Monday - November 19, 2007
Thank you, Lloyd Carr
Lloyd Carr did not get to ride off into the sunset on a glorious high the way so many wanted him to. He rode off in a busted jalopy, the engine limping, the driver with a damaged arm unable to shift out of first gear. He didn't get carried off the field like Earl Bruce; instead, he shook some hands, waited for the crowd to clear and walked out.
But if he didn't get one final triumph, if he didn't get a moment of redemption it's okay, because Lloyd Carr was not a coach in need of redemption. How quickly we forget what all we've seen and what all he's done. One year ago we were all abuzz over a #1 vs. #2 showdown that had been settled by 3 points and which had determined a spot in the national title game. It was the kind of game that made Bo Schembechler a legend, the losses included. Lloyd Carr had answered his ardent detractors, and if they did not scale back their claims it was only because they were not listening.
In 13 years at Michigan, Lloyd Carr maintained the stature of the Michigan program, delivering his fair share of wins and maybe more than his share of big wins. He brought us a national title, our first since 1948, disappointing critics across the country who could no longer taunt Michigan over our long national title drought.
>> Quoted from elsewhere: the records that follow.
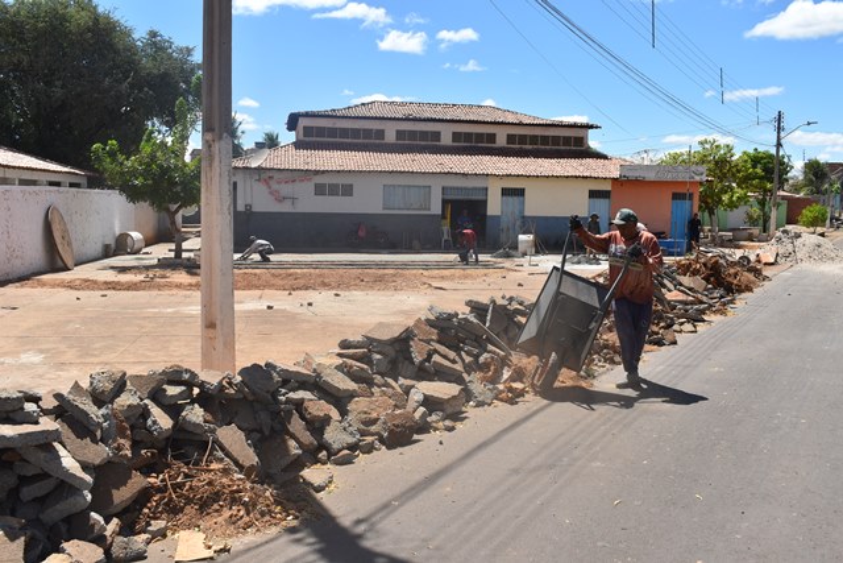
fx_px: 808
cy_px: 282
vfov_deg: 38.4
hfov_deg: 55.1
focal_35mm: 34
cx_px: 422
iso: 200
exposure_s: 1/400
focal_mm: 23
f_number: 10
And he did it without a single losing season, without ever missing a bowl game, without ever finishing in the bottom half of the Big 10 and without compromising class and integrity.
If the last 7 years of his tenure did not live up to the promise of his first 7 it's a disappointment, but it is not his legacy. A coach's legacy is his body of work, not just his departing note. His legacy is 121-40, not 63-24. His legacy is 6-7 vs OSU and 5 bowl wins, not 0-4 and 0-3. His legacy is a national title and Braylon Edwards and Charles Woodson and Tom Brady, not 14-3 with 91 yards of offense.
Carr may have been boring. If ESPN ever makes a movie about Braylon Edwards, they'll replace Lloyd Carr with a "composite character" based more on Bo Schembechler because Carr doesn't fill out a screen (or a column or a 60 second TV segment) as well as Bo did. He gave us no fascinating personality to write about so we made one up. Not content to let Michigan Football be the story, the way Lloyd Carr always wanted it to be, we created and peddled a fictitious and unflattering image of Lloyd Carr that made for better material.
And not content to complain about bad offensive line play, conservative game plans and poor player development, a disgraceful element of the college football world chose to extend their complaints to the man himself. They blurred the lines between the coach and the coaching, as if it would be impossible for a good man, a smart man and a man loyal to the Michigan football program to lose 5 games in one year. We have message board posters, bloggers and newspaper columnists who warned that Carr was a devious, selfish man, the kid of man who would retire in August and force Bill Martin to hire Jim Herrmann. We heard he would time his retirement announcement to eliminate Les Miles as a candidate. We heard the ridiculous assertion that Carr shipped out assistants whose competence threatened the ascendency of his handpicked successor.
Instead, we got Lloyd Carr at his press conference demonstrating the class he has always demonstrated, and flashing the wry humor that was always there for those who choose to listen. He extended an olive branch to Les Miles. He offered his support to his successor, but no pressure. He didn't complain and he didn't fight. He simply gave his reasons and stepped away.
Lloyd Carr was not forced out. Lloyd Carr did not retire because we lost to Ohio State. Bill Martin did not approach Lloyd Carr and suggest he move on. Lloyd Carr stepped away because he longer wanted to do this, no matter what ESPN's uninformed talking heads may suggest. And with no real evidence to back up their assertion, ESPN pushed that angle on its own, rolling video clips of the losses to Appalachian State and Ohio State on screen as Carr discussed retirement, as if to drive home the fabricated angle that those losses cost Carr his job.
Don't expect apologies. Don't expect any of the message board character assassins to publicly say "Whoa, I was wrong about Lloyd. He didn't do any of those awful things I said he would do." Don't expect ESPN talking heads to comment on the network's badly produced coverage of the rumors and the final event. Don't expect anyone to step back and say they weren't fair to Lloyd Carr. And it won't matter, because Lloyd Carr is also not a coach in need of an apology. The people who really care about the Michigan football program understand what he has done and how he has done it, and that is what matters. He was given an oportunity to do what he loved to do, and for 13 years he did it well and was well rewarded by the people and in the ways that matter most. There is no apology necessary and no redemption required. Just a thank you.